▶ **Passage**:
========================

Lemon butter is a cheeky thing.
It tastes so innocent- mildly tart but pillow soft- to me it’s the Doris Day of dairy.
But it’s insidious. Once you pop, you just can’t stop. And now I’m having trouble doing up my work pants.
This pot of pastel gold was made to layer in a trifle for my stepfather’s birthday.
So on a quiet Sunday morning not too long ago we shimmied out from under the haze of a hangover and began to manhandle lemons. The smell of citrus cleared my head long enough for me to think to consult the bible on the best method.
The bible (aka Stephanie Alexander’s candy striped Cook’s Companion) decrees that the need to double boil lemon curd is nothing more than hullaballoo. This pleases me.
I don’t have the cupboard space for a double boiler and have had some unfortunate incidences that involve balancing my glass bowl over a saucepan. I have to erect two bamboo sticks as totems on either side to prevent the steam soldering them together.
So instead we take a double mixture straight to the pan. This would be four teaspoons of lemon zest, 200 mls of strained lemon juice (extracted after some vicious battles between me, some lemons, a juicer and the microwave), 8 egg yolks, 1 1/3 cups of castor sugar and 120 g of unsalted butter.

========================

▶ **Provided records**:
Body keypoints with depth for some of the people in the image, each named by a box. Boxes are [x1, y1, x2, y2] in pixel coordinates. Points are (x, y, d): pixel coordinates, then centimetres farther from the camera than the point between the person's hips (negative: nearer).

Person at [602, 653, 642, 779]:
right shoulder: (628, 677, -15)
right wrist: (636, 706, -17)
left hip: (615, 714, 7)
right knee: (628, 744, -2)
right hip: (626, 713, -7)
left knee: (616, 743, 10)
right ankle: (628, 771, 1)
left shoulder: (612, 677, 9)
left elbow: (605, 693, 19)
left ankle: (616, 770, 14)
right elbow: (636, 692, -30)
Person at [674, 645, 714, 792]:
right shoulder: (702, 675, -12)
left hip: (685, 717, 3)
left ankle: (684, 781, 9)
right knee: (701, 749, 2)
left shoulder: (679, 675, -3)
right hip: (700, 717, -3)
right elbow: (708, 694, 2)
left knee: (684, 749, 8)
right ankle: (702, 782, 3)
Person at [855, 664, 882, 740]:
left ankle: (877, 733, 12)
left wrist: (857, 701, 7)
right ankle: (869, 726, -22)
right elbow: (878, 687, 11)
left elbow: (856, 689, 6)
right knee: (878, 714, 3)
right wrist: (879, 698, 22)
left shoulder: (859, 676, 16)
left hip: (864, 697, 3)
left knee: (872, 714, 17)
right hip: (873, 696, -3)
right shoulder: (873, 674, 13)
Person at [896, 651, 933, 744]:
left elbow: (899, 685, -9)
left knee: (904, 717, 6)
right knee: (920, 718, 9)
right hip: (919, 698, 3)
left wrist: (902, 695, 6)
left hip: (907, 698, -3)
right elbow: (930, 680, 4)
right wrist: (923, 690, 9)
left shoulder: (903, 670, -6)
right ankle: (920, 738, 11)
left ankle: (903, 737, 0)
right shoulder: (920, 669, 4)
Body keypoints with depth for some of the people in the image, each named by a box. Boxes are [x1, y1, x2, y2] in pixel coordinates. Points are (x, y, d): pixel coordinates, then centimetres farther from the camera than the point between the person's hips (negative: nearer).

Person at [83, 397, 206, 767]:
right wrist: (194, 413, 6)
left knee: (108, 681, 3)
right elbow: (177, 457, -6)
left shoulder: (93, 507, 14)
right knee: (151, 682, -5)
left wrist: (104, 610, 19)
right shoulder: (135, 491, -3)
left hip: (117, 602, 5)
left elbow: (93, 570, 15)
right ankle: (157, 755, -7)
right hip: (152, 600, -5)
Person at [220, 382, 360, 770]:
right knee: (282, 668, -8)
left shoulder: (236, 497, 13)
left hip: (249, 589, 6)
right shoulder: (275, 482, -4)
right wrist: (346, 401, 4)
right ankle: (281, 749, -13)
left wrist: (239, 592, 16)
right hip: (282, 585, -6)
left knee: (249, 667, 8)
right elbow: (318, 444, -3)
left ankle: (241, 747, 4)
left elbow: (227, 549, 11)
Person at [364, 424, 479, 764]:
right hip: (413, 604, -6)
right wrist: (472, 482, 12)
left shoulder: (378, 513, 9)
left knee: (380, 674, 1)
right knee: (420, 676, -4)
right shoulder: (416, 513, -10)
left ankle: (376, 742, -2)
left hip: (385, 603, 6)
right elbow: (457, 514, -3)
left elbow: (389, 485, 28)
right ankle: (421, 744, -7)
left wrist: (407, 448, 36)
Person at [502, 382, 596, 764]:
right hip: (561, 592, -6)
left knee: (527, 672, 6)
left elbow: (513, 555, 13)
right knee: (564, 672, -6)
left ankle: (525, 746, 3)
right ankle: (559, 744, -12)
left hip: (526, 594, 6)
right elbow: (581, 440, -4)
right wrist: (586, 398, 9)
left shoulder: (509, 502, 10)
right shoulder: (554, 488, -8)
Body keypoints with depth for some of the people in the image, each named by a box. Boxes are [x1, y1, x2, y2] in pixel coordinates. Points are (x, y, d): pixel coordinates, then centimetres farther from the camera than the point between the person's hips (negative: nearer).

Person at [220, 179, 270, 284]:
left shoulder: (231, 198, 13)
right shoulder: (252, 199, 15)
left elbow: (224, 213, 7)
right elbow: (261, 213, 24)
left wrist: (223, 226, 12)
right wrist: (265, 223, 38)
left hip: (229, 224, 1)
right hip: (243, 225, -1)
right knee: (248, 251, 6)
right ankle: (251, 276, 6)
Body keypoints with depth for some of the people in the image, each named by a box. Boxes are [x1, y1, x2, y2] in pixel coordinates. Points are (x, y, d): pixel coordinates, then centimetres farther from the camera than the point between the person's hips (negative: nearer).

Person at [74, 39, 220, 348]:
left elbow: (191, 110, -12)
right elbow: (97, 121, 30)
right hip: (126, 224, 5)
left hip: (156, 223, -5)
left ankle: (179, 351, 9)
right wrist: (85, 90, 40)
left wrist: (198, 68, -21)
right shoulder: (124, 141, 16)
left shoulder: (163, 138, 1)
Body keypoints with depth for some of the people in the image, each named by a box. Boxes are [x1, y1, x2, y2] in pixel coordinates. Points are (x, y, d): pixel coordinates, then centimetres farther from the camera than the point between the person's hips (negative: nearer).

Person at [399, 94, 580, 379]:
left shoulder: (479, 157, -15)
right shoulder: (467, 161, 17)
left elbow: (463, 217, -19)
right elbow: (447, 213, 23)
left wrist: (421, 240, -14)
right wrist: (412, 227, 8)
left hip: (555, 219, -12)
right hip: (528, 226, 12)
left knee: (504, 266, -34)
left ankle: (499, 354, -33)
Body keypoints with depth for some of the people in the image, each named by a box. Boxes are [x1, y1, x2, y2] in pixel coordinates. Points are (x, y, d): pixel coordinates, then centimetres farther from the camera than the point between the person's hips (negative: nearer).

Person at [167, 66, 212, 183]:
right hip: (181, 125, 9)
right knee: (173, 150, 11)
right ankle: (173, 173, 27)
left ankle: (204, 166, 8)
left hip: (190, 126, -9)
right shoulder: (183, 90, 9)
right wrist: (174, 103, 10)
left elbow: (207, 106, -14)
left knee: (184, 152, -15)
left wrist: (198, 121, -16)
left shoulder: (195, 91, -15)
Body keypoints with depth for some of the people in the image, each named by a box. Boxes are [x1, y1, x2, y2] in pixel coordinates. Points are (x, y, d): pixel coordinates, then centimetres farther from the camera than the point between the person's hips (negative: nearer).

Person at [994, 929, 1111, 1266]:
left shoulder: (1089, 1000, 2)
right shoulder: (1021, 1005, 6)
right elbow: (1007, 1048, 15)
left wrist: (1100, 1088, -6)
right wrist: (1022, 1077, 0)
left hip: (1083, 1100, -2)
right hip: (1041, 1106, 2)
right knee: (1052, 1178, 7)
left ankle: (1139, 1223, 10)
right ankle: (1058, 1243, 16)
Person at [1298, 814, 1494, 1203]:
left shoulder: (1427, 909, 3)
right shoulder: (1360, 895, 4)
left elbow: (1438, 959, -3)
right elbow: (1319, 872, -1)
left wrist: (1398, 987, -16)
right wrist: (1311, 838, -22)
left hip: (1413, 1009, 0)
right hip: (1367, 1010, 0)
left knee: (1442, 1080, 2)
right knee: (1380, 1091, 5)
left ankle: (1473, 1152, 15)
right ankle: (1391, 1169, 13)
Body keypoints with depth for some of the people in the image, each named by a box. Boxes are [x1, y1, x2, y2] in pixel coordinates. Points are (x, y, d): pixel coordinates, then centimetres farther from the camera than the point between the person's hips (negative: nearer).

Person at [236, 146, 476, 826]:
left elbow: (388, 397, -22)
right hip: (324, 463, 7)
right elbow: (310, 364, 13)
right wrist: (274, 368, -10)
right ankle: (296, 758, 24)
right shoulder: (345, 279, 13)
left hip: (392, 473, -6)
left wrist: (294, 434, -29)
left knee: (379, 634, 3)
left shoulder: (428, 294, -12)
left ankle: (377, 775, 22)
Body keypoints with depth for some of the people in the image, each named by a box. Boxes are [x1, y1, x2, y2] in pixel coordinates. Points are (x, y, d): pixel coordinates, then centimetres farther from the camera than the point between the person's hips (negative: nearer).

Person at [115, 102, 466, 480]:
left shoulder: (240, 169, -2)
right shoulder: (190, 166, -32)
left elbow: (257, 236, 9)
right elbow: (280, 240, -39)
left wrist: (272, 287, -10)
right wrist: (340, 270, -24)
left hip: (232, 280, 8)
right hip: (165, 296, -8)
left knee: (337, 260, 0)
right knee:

========================

▶ **Actions to take**:
• A. Transcribe the lemon butter passage from "But it’s insidious." to "the best method.".
• B. In the lemon butter passage, how many egg yolks go into the double mixture?
• C. Carry the lemon butter passage forward from its final sentence.

▶ **Responses**:
• A.
But it’s insidious. Once you pop, you just can’t stop. And now I’m having trouble doing up my work pants.
This pot of pastel gold was made to layer in a trifle for my stepfather’s birthday.
So on a quiet Sunday morning not too long ago we shimmied out from under the haze of a hangover and began to manhandle lemons. The smell of citrus cleared my head long enough for me to think to consult the bible on the best method.

• B. Eight egg yolks.

• C.
We whisk together the egg yolks and sugar until my forearms burn and the granular suds are well acquainted. We then then tip that into my Scanpan wok which is squatting over a moderate heat. I add the butter, zest and juice and keep stirring and stirring watching it while it murmurs and bubbles. I keep one eye on that and another on my cup of tea and keep stirring until it thickens like mayonnaise but tastes like sunshine.
The lemon curd is going to be layered with soaked savoradi biscuits (those fabulous flat cats tongue things which do the heavy lifting in tiramisu). We’ve given them a quick bath in frozen raspberry puree, spiked with two shots of cointreau and one shot of lemon juice. The third layer of our trifle is a passionfruit concoction that mixes three egg whites that we’ve beaten to confident peaks, a tub of marscapone and the pulp of three passionfruit.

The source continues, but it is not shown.